**Work item**
Scan the records below for the line containing "Maßgeschneiderte Designs, die Ihre Marke" and the line containing "Nutzererfahrung und Rankings". Copy both, plus every line between, exactly.

**Items from a dataset**
§

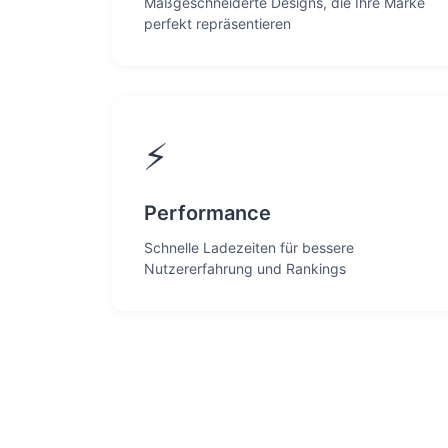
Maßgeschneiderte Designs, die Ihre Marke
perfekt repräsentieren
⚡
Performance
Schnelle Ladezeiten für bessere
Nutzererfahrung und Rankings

§

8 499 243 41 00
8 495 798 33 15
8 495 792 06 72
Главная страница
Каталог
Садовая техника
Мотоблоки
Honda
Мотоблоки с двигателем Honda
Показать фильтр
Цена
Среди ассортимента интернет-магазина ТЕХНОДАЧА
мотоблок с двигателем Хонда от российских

§

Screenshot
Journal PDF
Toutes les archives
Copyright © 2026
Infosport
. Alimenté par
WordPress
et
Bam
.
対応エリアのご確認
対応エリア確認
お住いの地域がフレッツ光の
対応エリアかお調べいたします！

§

**Solution to the problem**
Maßgeschneiderte Designs, die Ihre Marke
perfekt repräsentieren
⚡
Performance
Schnelle Ladezeiten für bessere
Nutzererfahrung und Rankings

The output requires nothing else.